TAS flies to approximately 40 fixed rigs and another 15 floating platforms. One helicopter is on standby as a medevac vehicle 24/7, although this service is not used on a regular basis.

The company also performs occasional search-and-rescue (SAR) duties when needed. With some 3000–4000 people working offshore, TAS Dir of Flight Operations Capt Craig Havas believes that this sort of exposure warrants a dedicated aircraft to serve all the customers in both medevac and SAR roles. He notes, "It would be nice to have one machine outfitted with FLIR and night winching capabilities, available to all of the drilling companies in the Gulf, thus increasing efficiency."

The greatest challenges of offshore flying in the tropics are dealing with the high temperatures and humidity and their effects on aircraft performance. TAS Chief Pilot Capt Nat­tapat Pongsatitvittaya adds, "Thunderstorms can pop up in a heartbeat in this region, and our pilots must maintain a high level of situational awareness, especially pertaining to alternates.

We don't necessarily have to fuel for roundtrip flying, as several of our rigs have fueling capability onboard, although we always carry fuel for an onshore alternate."
He notes that TAS is the first operator in Thailand to introduce EFBs in the form of iPads. "They contain all documentation—approach plates, rig information, flight planning, etc—and eventually will replace the traditional 'brain bag'. We're still in the formative stage of this project, but so far implementation is going well."

He also notes that TAS uses Skytrac satellite flight following, which gives both the operator and customer instant information about the location of all helicopters.

The front office

Thai Aviation Services' current fleet consists of 9 S76s.
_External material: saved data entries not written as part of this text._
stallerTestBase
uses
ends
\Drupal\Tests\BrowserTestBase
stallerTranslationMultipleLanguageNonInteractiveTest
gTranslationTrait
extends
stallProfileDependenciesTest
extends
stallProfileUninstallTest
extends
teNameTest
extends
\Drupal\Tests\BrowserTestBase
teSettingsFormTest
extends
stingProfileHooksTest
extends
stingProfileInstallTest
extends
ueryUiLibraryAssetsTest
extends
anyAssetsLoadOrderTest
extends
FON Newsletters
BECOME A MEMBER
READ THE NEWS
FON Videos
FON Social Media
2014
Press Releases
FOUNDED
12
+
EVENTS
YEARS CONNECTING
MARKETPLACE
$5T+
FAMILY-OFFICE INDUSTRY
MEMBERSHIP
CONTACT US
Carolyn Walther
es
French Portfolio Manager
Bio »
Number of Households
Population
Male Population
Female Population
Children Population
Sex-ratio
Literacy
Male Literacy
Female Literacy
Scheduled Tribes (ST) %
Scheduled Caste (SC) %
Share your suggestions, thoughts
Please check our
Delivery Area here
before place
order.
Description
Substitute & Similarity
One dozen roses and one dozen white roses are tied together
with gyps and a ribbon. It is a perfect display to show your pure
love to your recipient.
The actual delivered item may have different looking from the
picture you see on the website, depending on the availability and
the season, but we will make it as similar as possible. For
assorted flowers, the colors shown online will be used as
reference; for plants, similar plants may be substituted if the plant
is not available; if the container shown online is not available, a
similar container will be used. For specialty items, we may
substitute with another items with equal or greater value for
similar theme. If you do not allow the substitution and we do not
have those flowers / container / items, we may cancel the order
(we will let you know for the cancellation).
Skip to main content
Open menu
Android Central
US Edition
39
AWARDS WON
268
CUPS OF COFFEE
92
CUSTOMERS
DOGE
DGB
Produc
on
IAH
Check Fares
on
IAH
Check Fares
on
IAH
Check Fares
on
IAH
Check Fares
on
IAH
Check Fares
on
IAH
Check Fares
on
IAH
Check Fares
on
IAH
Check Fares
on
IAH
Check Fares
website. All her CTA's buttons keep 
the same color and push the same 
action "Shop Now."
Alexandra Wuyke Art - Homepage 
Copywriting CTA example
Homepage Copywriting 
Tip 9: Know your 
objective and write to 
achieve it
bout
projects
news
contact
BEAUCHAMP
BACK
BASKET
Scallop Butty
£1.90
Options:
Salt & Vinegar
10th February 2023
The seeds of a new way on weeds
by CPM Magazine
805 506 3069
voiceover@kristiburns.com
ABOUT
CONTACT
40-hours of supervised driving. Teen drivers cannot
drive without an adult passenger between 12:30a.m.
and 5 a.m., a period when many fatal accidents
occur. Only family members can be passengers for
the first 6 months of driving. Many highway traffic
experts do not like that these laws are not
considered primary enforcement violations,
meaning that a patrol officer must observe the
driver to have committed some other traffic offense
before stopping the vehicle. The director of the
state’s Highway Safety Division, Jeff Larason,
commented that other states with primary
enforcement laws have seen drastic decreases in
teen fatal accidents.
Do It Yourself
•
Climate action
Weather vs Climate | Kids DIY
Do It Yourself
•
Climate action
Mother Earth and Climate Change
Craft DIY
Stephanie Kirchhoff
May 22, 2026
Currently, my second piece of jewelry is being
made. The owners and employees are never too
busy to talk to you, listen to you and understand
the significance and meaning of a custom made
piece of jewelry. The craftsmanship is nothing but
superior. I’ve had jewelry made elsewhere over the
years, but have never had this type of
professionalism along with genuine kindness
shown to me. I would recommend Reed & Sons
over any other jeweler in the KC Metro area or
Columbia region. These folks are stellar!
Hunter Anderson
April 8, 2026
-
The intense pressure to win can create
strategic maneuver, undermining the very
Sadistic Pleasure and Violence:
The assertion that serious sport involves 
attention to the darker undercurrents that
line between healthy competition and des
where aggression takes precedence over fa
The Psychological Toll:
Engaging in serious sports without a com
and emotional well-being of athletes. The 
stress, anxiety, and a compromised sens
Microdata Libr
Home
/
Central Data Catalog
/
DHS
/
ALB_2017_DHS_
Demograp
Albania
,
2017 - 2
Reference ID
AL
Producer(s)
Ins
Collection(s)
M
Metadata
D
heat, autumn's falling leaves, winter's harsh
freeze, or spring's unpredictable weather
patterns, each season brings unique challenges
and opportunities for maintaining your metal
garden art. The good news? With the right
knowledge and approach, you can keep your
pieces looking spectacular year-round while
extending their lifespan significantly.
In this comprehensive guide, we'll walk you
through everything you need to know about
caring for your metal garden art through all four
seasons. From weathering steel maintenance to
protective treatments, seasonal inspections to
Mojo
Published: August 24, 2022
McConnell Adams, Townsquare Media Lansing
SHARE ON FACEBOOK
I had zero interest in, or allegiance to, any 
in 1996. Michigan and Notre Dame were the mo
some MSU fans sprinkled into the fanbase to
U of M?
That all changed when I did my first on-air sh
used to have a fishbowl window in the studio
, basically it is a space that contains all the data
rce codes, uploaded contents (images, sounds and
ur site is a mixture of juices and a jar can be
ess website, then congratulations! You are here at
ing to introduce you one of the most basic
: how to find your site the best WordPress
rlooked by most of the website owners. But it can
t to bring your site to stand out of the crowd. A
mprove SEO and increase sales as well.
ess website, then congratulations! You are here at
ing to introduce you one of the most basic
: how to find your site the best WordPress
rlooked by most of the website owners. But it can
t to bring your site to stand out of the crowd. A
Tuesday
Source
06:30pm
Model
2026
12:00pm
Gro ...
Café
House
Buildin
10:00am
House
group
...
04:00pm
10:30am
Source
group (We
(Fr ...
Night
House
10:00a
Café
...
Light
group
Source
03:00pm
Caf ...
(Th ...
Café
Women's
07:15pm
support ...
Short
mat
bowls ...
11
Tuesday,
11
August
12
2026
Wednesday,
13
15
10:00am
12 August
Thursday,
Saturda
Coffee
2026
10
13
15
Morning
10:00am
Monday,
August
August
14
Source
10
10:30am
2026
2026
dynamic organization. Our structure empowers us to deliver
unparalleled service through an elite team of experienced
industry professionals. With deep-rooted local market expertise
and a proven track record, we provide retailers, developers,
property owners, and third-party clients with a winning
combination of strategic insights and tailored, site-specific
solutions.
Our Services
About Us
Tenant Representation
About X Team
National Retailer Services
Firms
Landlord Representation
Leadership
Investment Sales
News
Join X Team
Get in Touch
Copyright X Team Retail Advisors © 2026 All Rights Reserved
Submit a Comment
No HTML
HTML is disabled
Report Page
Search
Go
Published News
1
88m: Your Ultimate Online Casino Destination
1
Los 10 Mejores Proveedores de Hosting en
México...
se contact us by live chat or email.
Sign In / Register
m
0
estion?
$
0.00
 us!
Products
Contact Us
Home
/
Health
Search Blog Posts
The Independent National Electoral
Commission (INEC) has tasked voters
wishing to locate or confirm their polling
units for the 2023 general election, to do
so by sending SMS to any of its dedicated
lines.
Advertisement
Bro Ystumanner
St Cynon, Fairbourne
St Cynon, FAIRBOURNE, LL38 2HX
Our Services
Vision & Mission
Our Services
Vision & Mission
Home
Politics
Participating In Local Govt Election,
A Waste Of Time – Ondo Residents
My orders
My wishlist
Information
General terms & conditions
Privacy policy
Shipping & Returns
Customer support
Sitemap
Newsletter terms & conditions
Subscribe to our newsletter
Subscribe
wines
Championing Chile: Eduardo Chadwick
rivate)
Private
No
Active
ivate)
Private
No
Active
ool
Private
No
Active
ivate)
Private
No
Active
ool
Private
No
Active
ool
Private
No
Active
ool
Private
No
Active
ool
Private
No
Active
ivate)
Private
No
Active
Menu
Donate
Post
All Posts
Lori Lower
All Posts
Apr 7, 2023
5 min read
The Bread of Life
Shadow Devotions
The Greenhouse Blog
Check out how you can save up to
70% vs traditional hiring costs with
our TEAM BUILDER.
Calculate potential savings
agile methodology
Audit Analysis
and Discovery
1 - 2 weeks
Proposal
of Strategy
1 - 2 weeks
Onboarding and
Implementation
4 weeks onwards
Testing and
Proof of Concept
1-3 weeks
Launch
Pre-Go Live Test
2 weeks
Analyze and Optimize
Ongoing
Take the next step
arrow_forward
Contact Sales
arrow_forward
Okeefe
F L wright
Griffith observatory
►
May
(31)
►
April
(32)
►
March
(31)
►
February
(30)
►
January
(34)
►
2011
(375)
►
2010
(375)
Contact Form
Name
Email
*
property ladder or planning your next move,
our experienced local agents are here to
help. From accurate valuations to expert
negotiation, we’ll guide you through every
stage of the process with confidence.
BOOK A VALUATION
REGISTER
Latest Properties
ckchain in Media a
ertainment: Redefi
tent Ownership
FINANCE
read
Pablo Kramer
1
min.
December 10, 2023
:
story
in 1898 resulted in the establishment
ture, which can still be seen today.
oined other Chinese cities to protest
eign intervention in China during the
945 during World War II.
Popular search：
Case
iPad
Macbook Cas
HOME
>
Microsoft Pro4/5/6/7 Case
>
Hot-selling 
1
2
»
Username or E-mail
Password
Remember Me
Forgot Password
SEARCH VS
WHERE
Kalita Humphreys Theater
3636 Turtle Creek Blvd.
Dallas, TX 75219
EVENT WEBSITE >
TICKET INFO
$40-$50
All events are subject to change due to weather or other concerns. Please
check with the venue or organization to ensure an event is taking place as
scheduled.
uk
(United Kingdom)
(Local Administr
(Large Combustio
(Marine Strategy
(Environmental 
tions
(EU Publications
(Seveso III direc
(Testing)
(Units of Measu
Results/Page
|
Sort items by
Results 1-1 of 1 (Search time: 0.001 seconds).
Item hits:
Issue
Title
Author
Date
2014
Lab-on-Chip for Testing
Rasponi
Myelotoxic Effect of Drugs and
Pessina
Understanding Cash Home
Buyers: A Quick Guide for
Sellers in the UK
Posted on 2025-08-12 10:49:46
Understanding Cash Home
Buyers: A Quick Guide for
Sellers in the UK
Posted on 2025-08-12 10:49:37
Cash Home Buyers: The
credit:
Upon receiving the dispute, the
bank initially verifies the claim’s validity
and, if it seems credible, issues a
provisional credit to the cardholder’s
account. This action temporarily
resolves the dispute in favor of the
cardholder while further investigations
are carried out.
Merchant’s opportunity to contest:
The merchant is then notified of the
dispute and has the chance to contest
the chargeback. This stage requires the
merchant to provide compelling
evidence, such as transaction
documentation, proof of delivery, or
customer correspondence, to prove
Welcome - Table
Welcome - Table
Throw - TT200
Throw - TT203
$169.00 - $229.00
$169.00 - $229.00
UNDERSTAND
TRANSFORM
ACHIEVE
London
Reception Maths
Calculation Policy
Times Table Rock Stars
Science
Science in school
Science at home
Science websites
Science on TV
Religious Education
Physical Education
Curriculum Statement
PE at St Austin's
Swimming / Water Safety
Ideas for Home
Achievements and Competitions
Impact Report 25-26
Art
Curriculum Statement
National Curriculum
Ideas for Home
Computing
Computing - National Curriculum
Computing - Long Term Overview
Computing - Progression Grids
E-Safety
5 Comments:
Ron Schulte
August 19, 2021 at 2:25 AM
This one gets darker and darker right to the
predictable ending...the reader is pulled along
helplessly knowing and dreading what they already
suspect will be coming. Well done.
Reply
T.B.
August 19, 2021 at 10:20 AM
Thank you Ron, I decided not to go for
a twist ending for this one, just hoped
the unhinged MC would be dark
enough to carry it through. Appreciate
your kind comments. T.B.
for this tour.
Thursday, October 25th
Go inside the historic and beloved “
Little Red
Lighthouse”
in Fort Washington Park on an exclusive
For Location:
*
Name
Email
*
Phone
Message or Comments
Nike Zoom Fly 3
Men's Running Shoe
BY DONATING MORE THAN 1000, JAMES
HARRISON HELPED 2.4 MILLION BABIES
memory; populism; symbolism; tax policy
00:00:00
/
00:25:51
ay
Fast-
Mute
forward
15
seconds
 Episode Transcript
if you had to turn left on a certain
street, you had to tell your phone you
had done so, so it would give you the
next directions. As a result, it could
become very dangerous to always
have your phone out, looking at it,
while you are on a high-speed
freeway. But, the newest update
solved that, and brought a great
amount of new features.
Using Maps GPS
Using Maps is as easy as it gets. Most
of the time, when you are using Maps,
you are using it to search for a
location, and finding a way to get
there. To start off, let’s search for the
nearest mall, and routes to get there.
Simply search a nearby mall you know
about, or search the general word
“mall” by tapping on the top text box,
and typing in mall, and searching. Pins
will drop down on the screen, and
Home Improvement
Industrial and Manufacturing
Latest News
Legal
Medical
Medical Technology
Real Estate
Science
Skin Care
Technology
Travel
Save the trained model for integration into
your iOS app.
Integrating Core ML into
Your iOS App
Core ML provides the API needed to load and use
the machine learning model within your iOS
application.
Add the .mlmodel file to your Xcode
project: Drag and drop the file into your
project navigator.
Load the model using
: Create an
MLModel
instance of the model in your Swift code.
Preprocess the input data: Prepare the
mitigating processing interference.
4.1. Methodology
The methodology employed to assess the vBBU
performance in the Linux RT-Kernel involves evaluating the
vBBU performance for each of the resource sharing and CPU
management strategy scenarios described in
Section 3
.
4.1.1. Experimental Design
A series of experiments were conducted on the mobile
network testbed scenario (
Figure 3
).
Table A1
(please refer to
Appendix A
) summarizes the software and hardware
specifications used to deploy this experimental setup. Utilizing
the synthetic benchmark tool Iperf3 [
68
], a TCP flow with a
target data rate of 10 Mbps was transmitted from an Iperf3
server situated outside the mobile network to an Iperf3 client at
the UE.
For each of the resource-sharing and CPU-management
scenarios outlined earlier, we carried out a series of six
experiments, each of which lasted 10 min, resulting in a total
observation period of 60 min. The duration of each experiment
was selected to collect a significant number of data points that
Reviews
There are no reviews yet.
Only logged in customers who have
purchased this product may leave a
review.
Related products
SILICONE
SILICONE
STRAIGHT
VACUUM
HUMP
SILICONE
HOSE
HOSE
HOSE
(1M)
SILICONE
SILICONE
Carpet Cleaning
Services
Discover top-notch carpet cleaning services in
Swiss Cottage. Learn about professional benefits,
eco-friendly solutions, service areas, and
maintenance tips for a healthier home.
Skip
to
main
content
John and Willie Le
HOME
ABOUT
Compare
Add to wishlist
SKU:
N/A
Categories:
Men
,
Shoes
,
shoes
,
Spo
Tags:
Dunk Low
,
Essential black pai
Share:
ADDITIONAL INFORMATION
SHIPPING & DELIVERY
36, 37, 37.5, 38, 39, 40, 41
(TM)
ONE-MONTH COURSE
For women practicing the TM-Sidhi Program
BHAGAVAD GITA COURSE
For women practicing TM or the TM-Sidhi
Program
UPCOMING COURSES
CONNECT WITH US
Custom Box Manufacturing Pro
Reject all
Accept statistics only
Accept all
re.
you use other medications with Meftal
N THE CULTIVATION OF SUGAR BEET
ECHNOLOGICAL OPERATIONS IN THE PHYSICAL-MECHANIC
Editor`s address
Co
The S61s pictured here are now gone.

Havas wears 2 large hats as both director of flight ops and deputy managing director of Thai Aviation Services. Havas, who was born in Canada and raised in Australia, got into flying helicopters in a unique way. He recalls, "While in Australia, I was working on a cattle ranch and we used helicopters to assist in rounding up cattle.

It didn't take long for me to realize that I'd rather be looking at cattle from above, and I decided to learn how to fly helicopters. After getting my helicopter ticket, I worked on cattle ranches around Australia before gaining employment with British Intl Helicopters in Aberdeen, Scotland, flying the Sikorsky S61 in the North Sea for a couple of years.

I then returned to my native Canada and landed a job with CHC in 1991, also flying S61s. I was immediately stationed in Thailand."

Havas flew for CHC in various countries around the world, including Thailand, Equatorial Guinea, Congo, Brunei and Namibia, until 1999, when he left CHC for a few years. There followed a number of jobs in several countries for various operators, before moving back to Canada in 2001 as Chief Pilot for Blackcomb aviation in BC, flying heliskiing, mountain rescue and firefighting.

In 2005 he returned to CHC as the base manager in Angola. In 2007, Havas was promoted to deputy director of flight ops for TAS, and gained his current title a year later. Captain Havas still tries to get out and fly the line once a week, and has logged over 10,000 hrs in a variety of rotary-wing aircraft, including the S76, S61, Bell 206, Eurocopter AS350, Hughes 300 and Robinson R22.

Pongsatitvittaya has been TAS's chief pilot for 2 years. He graduated from the Thai Naval Academy and went on to earn his wings at the Thai Army Aviation School. While in the Navy he flew the Hughes 300, Bell UH1H, 214 and 222, and the S76. After 8 years in the military, he flew out of Phuket in southern Thailand for a short time before joining Thai Aviation Services in 2004.